↓↓↓
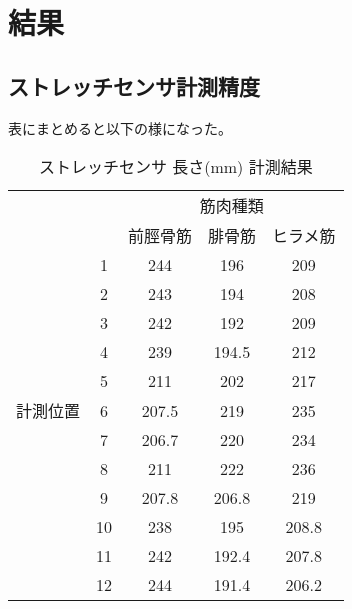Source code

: \section{結果}
\subsection{ストレッチセンサ計測精度}
表にまとめると以下の様になった。
\begin{table}
    \caption{ストレッチセンサ 長さ(mm) 計測結果}
    \begin{center}
        \begin{tabular}{|c|c|ccc|}\hline
            \multicolumn{2}{|c|}{} & \multicolumn{3}{c|}{筋肉種類}\\
            \cline{3-5}
            \multicolumn{2}{|c|}{} & 前脛骨筋 & 腓骨筋 & ヒラメ筋 \\ \hline
            & 1 & 244 & 196 & 209 \\ \cline{2-5}
            & 2 & 243 & 194 & 208 \\ \cline{2-5}
            & 3 & 242 & 192 & 209 \\ \cline{2-5}
            & 4 & 239 & 194.5 & 212 \\ \cline{2-5}
            & 5 & 211 & 202 & 217 \\ \cline{2-5}
            計測位置 & 6 & 207.5 & 219 & 235 \\ \cline{2-5}
            & 7 & 206.7 & 220 & 234 \\ \cline{2-5}
            & 8 & 211 & 222 & 236 \\ \cline{2-5}
            & 9 & 207.8 & 206.8 & 219 \\ \cline{2-5}
            & 10 & 238 & 195 & 208.8 \\ \cline{2-5}
            & 11 & 242 & 192.4 & 207.8 \\ \cline{2-5}
            & 12 & 244 & 191.4 & 206.2 \\ \hline
        \end{tabular}
    \end{center}
\end{table}
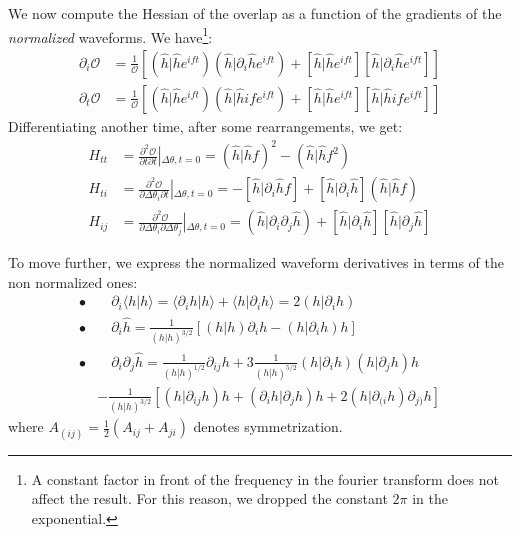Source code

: \documentclass[twocolumn,showpacs,preprintnumbers,nofootinbib,prd,
superscriptaddress,10pt]{revtex4-2}
\newcommand{\scalar}[2]{\langle #1|#2 \rangle}
\newcommand{\rescalar}[2]{( #1|#2 )}
\newcommand{\imscalar}[2]{[ #1|#2 ]}
\begin{document}
We now compute the Hessian of the overlap as a function of the gradients of the {\it normalized} waveforms.
We have\footnote{
A constant factor in front of the frequency in the fourier transform does not affect the result. For this reason, we dropped the constant $2\pi$ in the exponential.}:
\begin{align}
	\partial_i \mathcal{O} &= \frac{1}{\mathcal{O}} \left[ \rescalar{\hat{h}}{\hat{h}e^{ift}}\rescalar{\hat{h}}{\partial_i\hat{h}e^{ift}} + \imscalar{\hat{h}}{\hat{h}e^{ift}}\imscalar{\hat{h}}{\partial_i\hat{h}e^{ift}} \right]\\
	\partial_t \mathcal{O} &= \frac{1}{\mathcal{O}} \left[ \rescalar{\hat{h}}{\hat{h}e^{ift}}\rescalar{\hat{h}}{\hat{h}if e^{ift}} + \imscalar{\hat{h}}{\hat{h}e^{ift}}\imscalar{\hat{h}}{\hat{h}if e^{ift}} \right]
\end{align}
Differentiating another time, after some rearrangements, we get:
\begin{align}
H_{tt} &= \frac{\partial^2 \mathcal{O}}{\partial t \partial t } \left|_{\Delta\theta, t = 0} \right.
								= \rescalar{\hat{h}}{\hat{h}f}^2 - \rescalar{\hat{h}}{\hat{h}f^2} \label{eq:H_tt}\\
H_{ti} &= \frac{\partial^2 \mathcal{O}}{\partial \Delta \theta_i \partial t } \left|_{\Delta\theta, t = 0} \right.
								= - \imscalar{\hat{h}}{\partial_i \hat{h}f} + \imscalar{\hat{h}}{\partial_i\hat{h}} \rescalar{\hat{h}}{\hat{h}f} \label{eq:H_ti}\\
H_{ij} &= \frac{\partial^2 \mathcal{O}}{\partial \Delta \theta_i \partial \Delta \theta_j }\left|_{\Delta\theta, t = 0} \right.
								= \rescalar{\hat{h}}{\partial_i\partial_j\hat{h}} +\imscalar{\hat{h}}{\partial_i\hat{h}} \imscalar{\hat{h}}{\partial_j\hat{h}} \label{eq:H_ij}
\end{align}

To move further, we express the normalized waveform derivatives in terms of the non normalized ones:
\begin{align*}
	\bullet&\quad \partial_i \scalar{h}{h} = \scalar{\partial_i h}{h}+ \scalar{h}{\partial_i h} = 2 \rescalar{h}{\partial_i h} \\
	\bullet&\quad \partial_i \hat{h} =\frac{1}{\rescalar{h}{h}^{3/2}} \left[ \rescalar{h}{h}\partial_i h -  \rescalar{h}{\partial_i h} h \right]	\\
	\bullet &\quad \partial_i \partial_j \hat{h} = \frac{1}{\rescalar{h}{h}^{1/2}} \partial_{ij}h 	+3 \frac{1}{\rescalar{h}{h}^{5/2}} \rescalar{h}{\partial_i h}\rescalar{h}{\partial_j h}h \\
	&- \frac{1}{\rescalar{h}{h}^{3/2}} \left[\rescalar{h}{ \partial_{ij} h} h + \rescalar{\partial_i h}{\partial_j h}  h
		+2\rescalar{h}{\partial_{(i} h} \partial_{j)} h \right]
\end{align*}
where $A_{(ij)} = \frac{1}{2}(A_{ij}+A_{ji})$ denotes symmetrization.
\end{document}
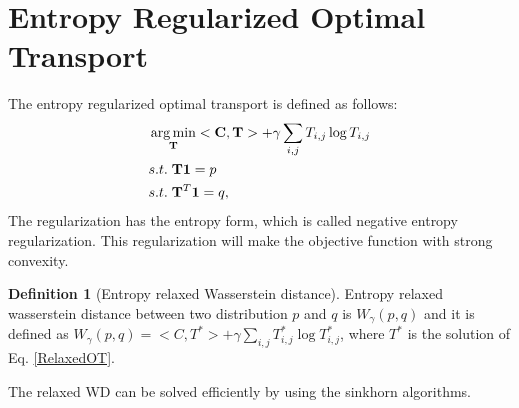 \documentclass{article}
\DeclareMathOperator*{\argmin}{arg\,min}
\theoremstyle{plain}
\theoremstyle{definition}
\newtheorem{defn}{Definition}[section]
\begin{document}
\section{Entropy Regularized Optimal Transport}
The entropy regularized optimal transport is defined as follows:
\begin{align}
	&\argmin_{\mathbf{T}}<\mathbf{C},\mathbf{T}> + \gamma \sum_{i,j}T_{i,j}\log T_{i,j} \nonumber\\
	&s.t.  \hspace{1mm} \mathbf{T}\mathbf{1} = p \nonumber\\
	&s.t.  \hspace{1mm} \mathbf{T}^{T}\mathbf{1} = q, \label{RelaxedOT}
\end{align}
The regularization has the entropy form, which is called negative entropy regularization. This regularization will make the objective function with strong convexity.

\begin{defn}[Entropy relaxed Wasserstein distance]
Entropy relaxed wasserstein distance between two distribution $p$ and $q$ is $W_{\gamma}(p,q)$ and it is defined as $W_{\gamma}(p,q) = <C, T^{*}> + \gamma \sum_{i,j}T^{*}_{i,j}\log T^{*}_{i,j}$, where $T^{*}$ is the solution of Eq. \ref{RelaxedOT}.
\label{defnRelaxWas}
\end{defn}
The relaxed WD can be solved efficiently by using the sinkhorn algorithms.
\end{document}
↑↑↑
Word for word, repeat the data above with the pictures left out.

**SOLUTION**:
Source code

: \section{結果}
\subsection{ストレッチセンサ計測精度}
表にまとめると以下の様になった。
\begin{table}
    \caption{ストレッチセンサ 長さ(mm) 計測結果}
    \begin{center}
        \begin{tabular}{|c|c|ccc|}\hline
            \multicolumn{2}{|c|}{} & \multicolumn{3}{c|}{筋肉種類}\\
            \cline{3-5}
            \multicolumn{2}{|c|}{} & 前脛骨筋 & 腓骨筋 & ヒラメ筋 \\ \hline
            & 1 & 244 & 196 & 209 \\ \cline{2-5}
            & 2 & 243 & 194 & 208 \\ \cline{2-5}
            & 3 & 242 & 192 & 209 \\ \cline{2-5}
            & 4 & 239 & 194.5 & 212 \\ \cline{2-5}
            & 5 & 211 & 202 & 217 \\ \cline{2-5}
            計測位置 & 6 & 207.5 & 219 & 235 \\ \cline{2-5}
            & 7 & 206.7 & 220 & 234 \\ \cline{2-5}
            & 8 & 211 & 222 & 236 \\ \cline{2-5}
            & 9 & 207.8 & 206.8 & 219 \\ \cline{2-5}
            & 10 & 238 & 195 & 208.8 \\ \cline{2-5}
            & 11 & 242 & 192.4 & 207.8 \\ \cline{2-5}
            & 12 & 244 & 191.4 & 206.2 \\ \hline
        \end{tabular}
    \end{center}
\end{table}
Source code

: \documentclass[twocolumn,showpacs,preprintnumbers,nofootinbib,prd,
superscriptaddress,10pt]{revtex4-2}
\newcommand{\scalar}[2]{\langle #1|#2 \rangle}
\newcommand{\rescalar}[2]{( #1|#2 )}
\newcommand{\imscalar}[2]{[ #1|#2 ]}
\begin{document}
We now compute the Hessian of the overlap as a function of the gradients of the {\it normalized} waveforms.
We have\footnote{
A constant factor in front of the frequency in the fourier transform does not affect the result. For this reason, we dropped the constant $2\pi$ in the exponential.}:
\begin{align}
	\partial_i \mathcal{O} &= \frac{1}{\mathcal{O}} \left[ \rescalar{\hat{h}}{\hat{h}e^{ift}}\rescalar{\hat{h}}{\partial_i\hat{h}e^{ift}} + \imscalar{\hat{h}}{\hat{h}e^{ift}}\imscalar{\hat{h}}{\partial_i\hat{h}e^{ift}} \right]\\
	\partial_t \mathcal{O} &= \frac{1}{\mathcal{O}} \left[ \rescalar{\hat{h}}{\hat{h}e^{ift}}\rescalar{\hat{h}}{\hat{h}if e^{ift}} + \imscalar{\hat{h}}{\hat{h}e^{ift}}\imscalar{\hat{h}}{\hat{h}if e^{ift}} \right]
\end{align}
Differentiating another time, after some rearrangements, we get:
\begin{align}
H_{tt} &= \frac{\partial^2 \mathcal{O}}{\partial t \partial t } \left|_{\Delta\theta, t = 0} \right.
								= \rescalar{\hat{h}}{\hat{h}f}^2 - \rescalar{\hat{h}}{\hat{h}f^2} \label{eq:H_tt}\\
H_{ti} &= \frac{\partial^2 \mathcal{O}}{\partial \Delta \theta_i \partial t } \left|_{\Delta\theta, t = 0} \right.
								= - \imscalar{\hat{h}}{\partial_i \hat{h}f} + \imscalar{\hat{h}}{\partial_i\hat{h}} \rescalar{\hat{h}}{\hat{h}f} \label{eq:H_ti}\\
H_{ij} &= \frac{\partial^2 \mathcal{O}}{\partial \Delta \theta_i \partial \Delta \theta_j }\left|_{\Delta\theta, t = 0} \right.
								= \rescalar{\hat{h}}{\partial_i\partial_j\hat{h}} +\imscalar{\hat{h}}{\partial_i\hat{h}} \imscalar{\hat{h}}{\partial_j\hat{h}} \label{eq:H_ij}
\end{align}

To move further, we express the normalized waveform derivatives in terms of the non normalized ones:
\begin{align*}
	\bullet&\quad \partial_i \scalar{h}{h} = \scalar{\partial_i h}{h}+ \scalar{h}{\partial_i h} = 2 \rescalar{h}{\partial_i h} \\
	\bullet&\quad \partial_i \hat{h} =\frac{1}{\rescalar{h}{h}^{3/2}} \left[ \rescalar{h}{h}\partial_i h -  \rescalar{h}{\partial_i h} h \right]	\\
	\bullet &\quad \partial_i \partial_j \hat{h} = \frac{1}{\rescalar{h}{h}^{1/2}} \partial_{ij}h 	+3 \frac{1}{\rescalar{h}{h}^{5/2}} \rescalar{h}{\partial_i h}\rescalar{h}{\partial_j h}h \\
	&- \frac{1}{\rescalar{h}{h}^{3/2}} \left[\rescalar{h}{ \partial_{ij} h} h + \rescalar{\partial_i h}{\partial_j h}  h
		+2\rescalar{h}{\partial_{(i} h} \partial_{j)} h \right]
\end{align*}
where $A_{(ij)} = \frac{1}{2}(A_{ij}+A_{ji})$ denotes symmetrization.
\end{document}
 \documentclass{article}
\DeclareMathOperator*{\argmin}{arg\,min}
\theoremstyle{plain}
\theoremstyle{definition}
\newtheorem{defn}{Definition}[section]
\begin{document}
\section{Entropy Regularized Optimal Transport}
The entropy regularized optimal transport is defined as follows:
\begin{align}
	&\argmin_{\mathbf{T}}<\mathbf{C},\mathbf{T}> + \gamma \sum_{i,j}T_{i,j}\log T_{i,j} \nonumber\\
	&s.t.  \hspace{1mm} \mathbf{T}\mathbf{1} = p \nonumber\\
	&s.t.  \hspace{1mm} \mathbf{T}^{T}\mathbf{1} = q, \label{RelaxedOT}
\end{align}
The regularization has the entropy form, which is called negative entropy regularization. This regularization will make the objective function with strong convexity.

\begin{defn}[Entropy relaxed Wasserstein distance]
Entropy relaxed wasserstein distance between two distribution $p$ and $q$ is $W_{\gamma}(p,q)$ and it is defined as $W_{\gamma}(p,q) = <C, T^{*}> + \gamma \sum_{i,j}T^{*}_{i,j}\log T^{*}_{i,j}$, where $T^{*}$ is the solution of Eq. \ref{RelaxedOT}.
\label{defnRelaxWas}
\end{defn}
The relaxed WD can be solved efficiently by using the sinkhorn algorithms.
\end{document}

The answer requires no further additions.